Я оказался в жутком, странном мире, где не было ничего, кроме меня. В этом мире мне стало страшно и одиноко. Я сделал шаг, но мне казалось, будто я иду в пустоту, я не ожидал, что почувствую под собой землю, настолько все перестало существовать.
Человеку очень сложно оставаться наедине с собой.
Ходить стало трудно, каждое движение давалось мне с трудом. Когда мои глаза были завязаны, я ощущал движение света, скрип камушков под ногами, дуновение ветра. Все это помогало мне двигаться, хотя и сложно объяснить как.
И я все-таки всегда понимал, что кто-то есть рядом.
Сейчас же я не ощущал ничего и никого. Исчезло все вокруг.
Мне стало очень страшно, но я знал, что должен оставаться сосредоточенным, что ситуация под контролем и мне нельзя показать свой ужас перед потерей чувств.
Ощущение времени тоже исчезло, до странности резко и быстро прервался внутренний ритм, сбились часы, которые внутри меня отсчитывали секунды. До чего же все в мире связано!
Я не понимал, сколько вот так бестолково маюсь, делаю шаг, снова шаг, отступаю, не понимаю, что происходит, ничего не чувствую.
Я старался сохранять присутствие духа, однако какая-то часть меня будто бы отчаянно звала на помощь, желая ощутить хоть что-то.
Я падал, но не чувствовал самого падения, а когда меня поднимали, я не чувствовал прикосновений, только изменение положения тела в пространстве. И тогда эта маленькая, беззащитная часть меня начинала паниковать еще сильнее.
Я почти мог услышать ее голос, потому что я не слышал ничего другого.
А потом в моем мире что-то появилось. Нечто живое и знакомое так долго.
Я не знаю, как это объяснить, человеческий язык, как мне кажется, пока недостаточно приспособлен для описания подобных вещей. Наверное, в червивые времена были свои, особенные слова или выражения, но их я не знаю.
Я не видел его. Не слышал. Не чувствовал. Не ощущал запах.
Но он был рядом со мной, был, и это мне стало понятно, однако не на рациональном уровне: я ничем не мог подкрепить свои подозрения.
И на то, что называют интуицией, это тоже не было похоже – интуиция зарождается внутри, а его присутствие я воспринимал как бы извне.

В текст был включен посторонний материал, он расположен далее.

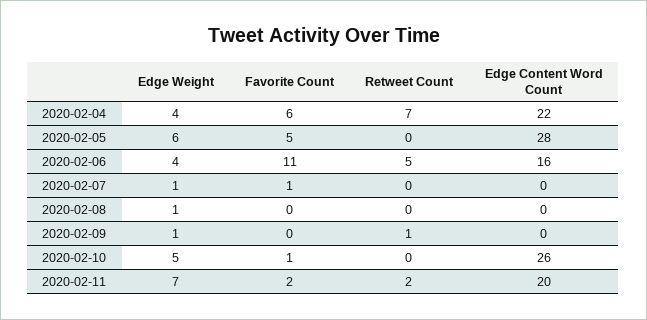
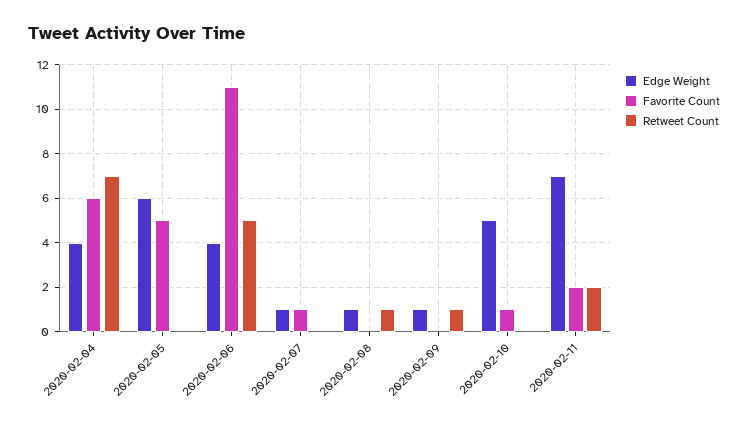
  {
    "Edge Weight": {
      "2020-02-04": 4,
      "2020-02-05": 6,
      "2020-02-06": 4,
      "2020-02-07": 1,
      "2020-02-08": 1,
      "2020-02-09": 1,
      "2020-02-10": 5,
      "2020-02-11": 7
    },
    "Favorite Count": {
      "2020-02-04": 6,
      "2020-02-05": 5,
      "2020-02-06": 11,
      "2020-02-07": 1,
      "2020-02-08": 0,
      "2020-02-09": 0,
      "2020-02-10": 1,
      "2020-02-11": 2
    },
    "Retweet Count": {
      "2020-02-04": 7,
      "2020-02-05": 0,
      "2020-02-06": 5,
      "2020-02-07": 0,
-     "2020-02-08": 0,
+     "2020-02-08": 1,
      "2020-02-09": 1,
      "2020-02-10": 0,
      "2020-02-11": 2
-   },
+   }
-   "Edge Content Word Count": {
-     "2020-02-04": 22,
-     "2020-02-05": 28,
-     "2020-02-06": 16,
-     "2020-02-07": 0,
-     "2020-02-08": 0,
-     "2020-02-09": 0,
-     "2020-02-10": 26,
-     "2020-02-11": 20
-   }
  }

Я знал, что он крутится вокруг меня, то там, то здесь, знал, что ему смешно.
Я знал о нем все.
Наверное, я не смогу объяснить правильно, и мои попытки обречены на провал. Но я скажу так: он словно сам был чувством, и у этого чувства было имя – Боря.
Я не угадал, нет, я знал. Я знал, как знает о приближении самолета радар.
У радара нет никаких чувств, присущих живому существу.
Но у него есть чувствительность, и у меня была эта чувствительность.
В конце концов я поймал его. Я не ощущал прикосновений, собственной хватки, но я ощутил его: секундное беспокойство, потом ему снова стало весело, потом короткое торжество – его очередь, он всем покажет.
Я сказал:
– Боря!
Но не услышал собственного голоса и не почувствовал движения воздуха во рту.
И все равно я уже знал, что в пустоте не один.
Когда с меня сняли браслет, солнце показалось мне таким слепящим.
– Я справился?
– Да, Жданов, – сказал мне Эдуард Андреевич.